A Bench led by Justice B. R. Gavai listed the case for the least week of January 2023.
Advocate Prashant Bhushan, appearing for petitioner NGO Association for Democratic Reforms, requested the Court for an urgent hearing, saying the question of reference to a Constitution Bench could be heard and decided quickly at an early date.
Justice Gavai said the case had been pending since 2015. Mr. Bhushan said the petitioners had made several requests for early hearing.
The Bench however pointed out that there were no elections due in the interregnum before the last week of January even as the petitioners urged it to list the case for the first week of the new year.
Mr. Bhushan submitted there was now an election "every two or three months".
The case has a new petition which has challenged a recent government notification allowing the sale of electoral bonds for an additional 15 days in Assembly election years.
This petition has sought the quashing of the November 7 notification issued by the Finance Ministry amending the electoral bonds scheme. “An additional period of 15 days shall be specified by the central government in the year of general elections to the legislative assembly of states and Union territories with the legislature,” the gazette notification had said.
Earlier, a 30-day extra period for sale was allowed only in Lok Sabha election year.
In October, during a hearing in the case, the Court had asked the government whether the electoral bonds' system revealed the source of money pumped in to fund political parties even as the Centre had repeatedly maintained that the scheme was "absolutely transparent".
"The methodology of receiving money is absolutely transparent… It is impossible to get any black or unaccounted money in… To say that this (electoral bonds scheme) affects democracy may not hold water.

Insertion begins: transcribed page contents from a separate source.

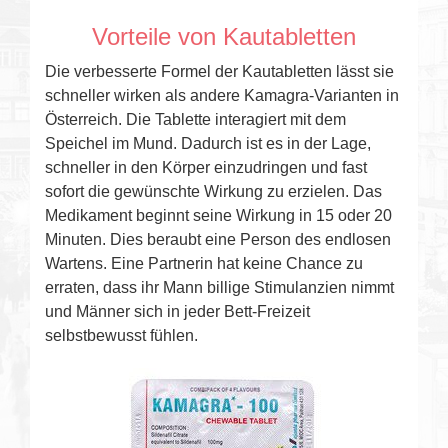
Vorteile von Kautabletten
Die verbesserte Formel der Kautabletten lässt sie
schneller wirken als andere Kamagra-Varianten in
Österreich. Die Tablette interagiert mit dem
Speichel im Mund. Dadurch ist es in der Lage,
schneller in den Körper einzudringen und fast
sofort die gewünschte Wirkung zu erzielen. Das
Medikament beginnt seine Wirkung in 15 oder 20
Minuten. Dies beraubt eine Person des endlosen
Wartens. Eine Partnerin hat keine Chance zu
erraten, dass ihr Mann billige Stimulanzien nimmt
und Männer sich in jeder Bett-Freizeit
selbstbewusst fühlen.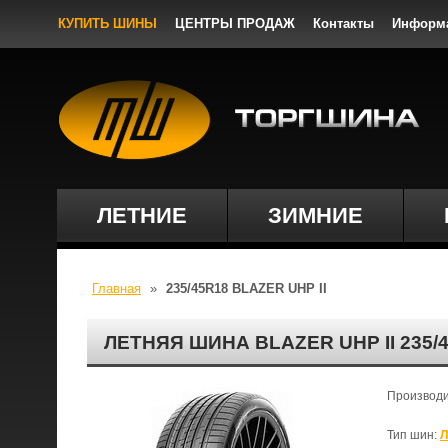
КУПИТЬ ШИНЫ
ЦЕНТРЫ ПРОДАЖ
Контакты
Информ
ЛЕТНИЕ
ЗИМНИЕ
Главная
»
235/45R18 BLAZER UHP II
ЛЕТНЯЯ ШИНА BLAZER UHP II 235
Производ
Тип шин:
Л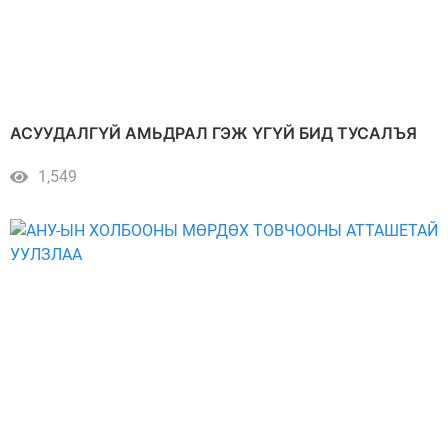
АСУУДАЛГҮЙ АМЬДРАЛ ГЭЖ ҮГҮЙ БИД ТУСАЛЪЯ
1,549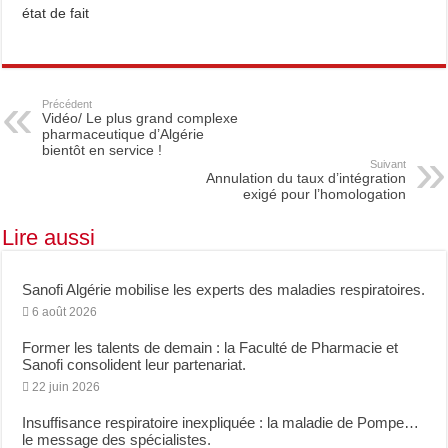
état de fait
Précédent
Vidéo/ Le plus grand complexe
pharmaceutique d’Algérie
bientôt en service !
Suivant
Annulation du taux d’intégration
exigé pour l’homologation
Lire aussi
Sanofi Algérie mobilise les experts des maladies respiratoires.
6 août 2026
Former les talents de demain : la Faculté de Pharmacie et
Sanofi consolident leur partenariat.
22 juin 2026
Insuffisance respiratoire inexpliquée : la maladie de Pompe…
le message des spécialistes.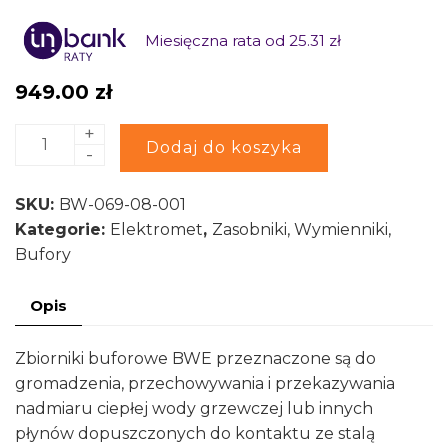
Miesięczna rata od 25.31 zł
949.00
zł
+
ilość
Alternative:
Dodaj do koszyka
-
Zbiornik
buforowy
SKU:
BW-069-08-001
wiszący
Kategorie:
Elektromet
,
Zasobniki, Wymienniki,
BWE
Bufory
80l
b/w
Opis
stal/ABS
do
Zbiorniki buforowe BWE przeznaczone są do
pomp
gromadzenia, przechowywania i przekazywania
ciepła
nadmiaru ciepłej wody grzewczej lub innych
z
płynów dopuszczonych do kontaktu ze stalą
gniazdem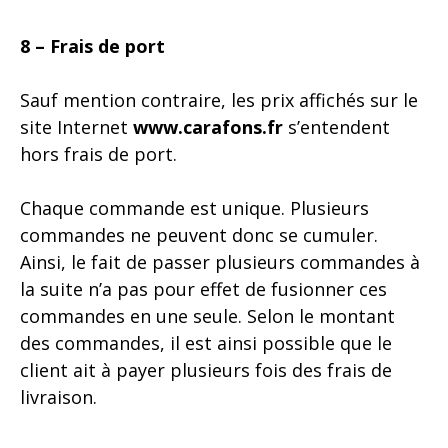
8 – Frais de port
Sauf mention contraire, les prix affichés sur le
site Internet
www.carafons.fr
s’entendent
hors frais de port.
Chaque commande est unique. Plusieurs
commandes ne peuvent donc se cumuler.
Ainsi, le fait de passer plusieurs commandes à
la suite n’a pas pour effet de fusionner ces
commandes en une seule. Selon le montant
des commandes, il est ainsi possible que le
client ait à payer plusieurs fois des frais de
livraison.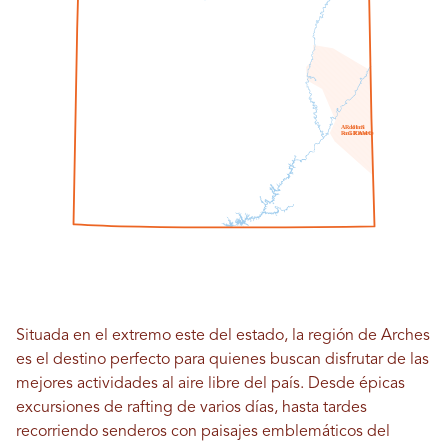
A
R
do
H
mi
S
R
mi
GRAMO
I
O
norte
Situada en el extremo este del estado, la región de Arches
es el destino perfecto para quienes buscan disfrutar de las
mejores actividades al aire libre del país. Desde épicas
excursiones de rafting de varios días, hasta tardes
recorriendo senderos con paisajes emblemáticos del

We will take Your Lordships through this step-by-step," Solicitor General Tushar Mehta had replied for the government on that day.
The petitioners, also represented by senior advocate Kapil Sibal, had argued that the scheme affected the very idea of free and fair elections.
"Free and fair elections are central to a democracy. It is the Basic Structure… Now, an opaque way of funding political parties where you do not even know who is funding whom destroys the very concept of Article 324," Mr. Sibal had argued.